======== Текст документа
Видел же, что творческого результата не будет. Даже Райкин Аркадий Исаакович звонил Товстоногову, уговаривал его: „Что же вы делаете? Должен играть Борисов“. Но ничего из этого не вышло. Звонил Райкин и Борисову: „Олег, вы обязаны играть эту роль. Обя-за-ны!“».
Юрий был убежден, что, ставя в этом спектакле на Басилашвили, Товстоногов прислушивался, во-первых, к мнениям сестры Нателы и Евгения Лебедева и, во-вторых, сохранял свою, близкую к водевильной, трактовку «Ревизора» вообще и роли Хлестакова в частности. Хлестаков — Борисов эту трактовку разрушал напрочь. Она становилась его — борисовской, а не режиссерской. «В Борисове — как в личности и в артисте соответственно — была заложена некая сверхреальность, — говорит Лев Додин. — Ну, скажем так, дьявольское начало. Мне кажется (я надеюсь, Олег Валерианович Басилашвили на меня не обидится), Хлестаков в его исполнении должен был стать абсолютно мистической, дьявольской фигурой, что совсем не входило в представление Георгия Александровича». Надо сказать, Товстоногов не видел в поставленном им «Ревизоре» вообще и в Хлестакове — Басилашвили в частности ничего водевильного. «Надо забыть, — писал он в программной статье, сопроводившей выпуск спектакля, — что играем комедию, что должно быть смешно, надо объявить войну водевилю».
Когда роль Хлестакова поделили между Басилашвили и Борисовым, что стало, мягко говоря, сюрпризом для Олега Ивановича, он назвал это «подставкой» со стороны «получертика». Пока Борисов отсутствовал (из-за разыгравшегося на нервной почве гастрита ему пришлось на десять дней лечь в больницу), был разведен весь первый акт.
«Когда я увидел, — записал Олег Иванович в дневнике, — как Басик рыбкой ныряет в кровать, то понял, почему нас двое. Ему нужен был водевильчик, легкость и в мыслях, и во всяком месте. Я уже готовился заявить о своем уходе, но из-за „Генриха“ не решился. Пожалуй, я тогда по-настоящему разыгрался. После премьеры шекспировской хроники они пожимали плечами: откуда такой артист взялся? где раньше был? Выпустили джинна на свою голову… Тут я вспомнил про „Пашину“ лестницу: поднялся на одну ступеньку и еще ногу на другую занес! Посмел!.. Исходя из их логики, меня вообще нельзя было подпускать к „Ревизору“. Я не хотел повторять рисунок Басилашвили, пытаясь — с муками — отстоять что-то свое. „Ужимки и прыжки“ делать отказывался. Товстоногова это злило. Репетировали в очередь. Он сыграл прогон, после него — я. Премьера была не за горами, и Г. А. должен был выбрать кого-то одного. Что он и сделал. Я увидел фамилию Басилашвили и перестал ходить. На мое отсутствие никто не обратил внимания, как будто всем полегчало. Конечно, они обратили, но перед премьерой им не до меня! Со мной можно потом объясниться. После генеральной — какое-то перешептывание. Да, это победа, такого прочтения никогда не было, но чепчиков в воздух никто не бросал. Неожиданно позвонил Аркадий Исаакович Райкин и начал издалека: рассказал, как в молодости с ним произошла почти такая же история. И тоже Хлестакова касалась. Он говорил, что это адская пьеса и режиссеры часто попадают в заколдованный круг. Просил, чтобы я все-таки играл…»
================
Необходимые действия:
A. Воспроизведите дословно отрывок из текста о постановке «Ревизора», начиная со слов «Когда роль Хлестакова» и продолжая вплоть до слов «весь первый акт.».
B. Назовите всех реальных людей, которые упомянуты в тексте о постановке «Ревизора» по фамилии. Персонажа пьесы Хлестакова не учитывайте.
======== Фрагмент данных
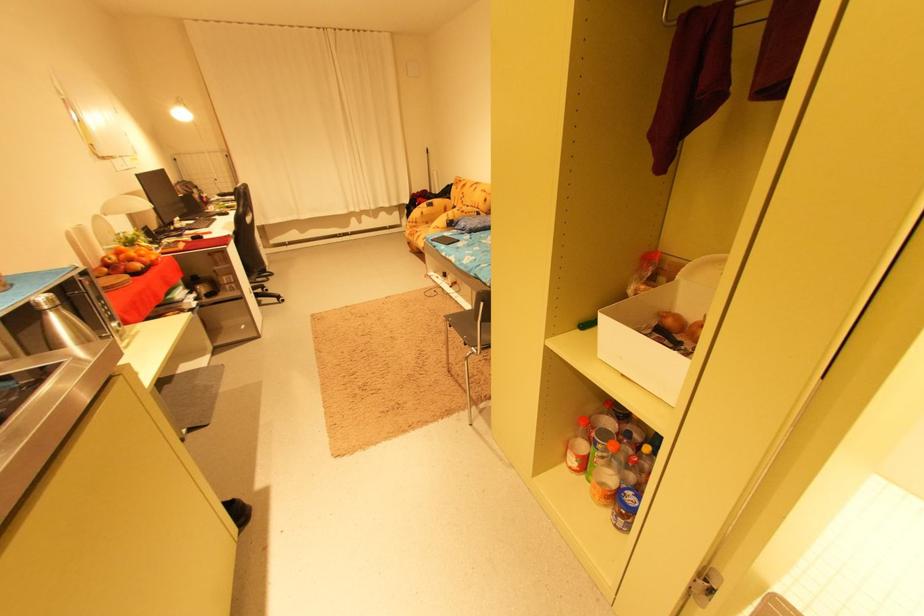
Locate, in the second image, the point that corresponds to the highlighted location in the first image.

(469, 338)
================
Ответы по пунктам:
A.
Когда роль Хлестакова поделили между Басилашвили и Борисовым, что стало, мягко говоря, сюрпризом для Олега Ивановича, он назвал это «подставкой» со стороны «получертика». Пока Борисов отсутствовал (из-за разыгравшегося на нервной почве гастрита ему пришлось на десять дней лечь в больницу), был разведен весь первый акт.

B. Райкин, Товстоногов, Борисов, Басилашвили, Лебедев, Додин.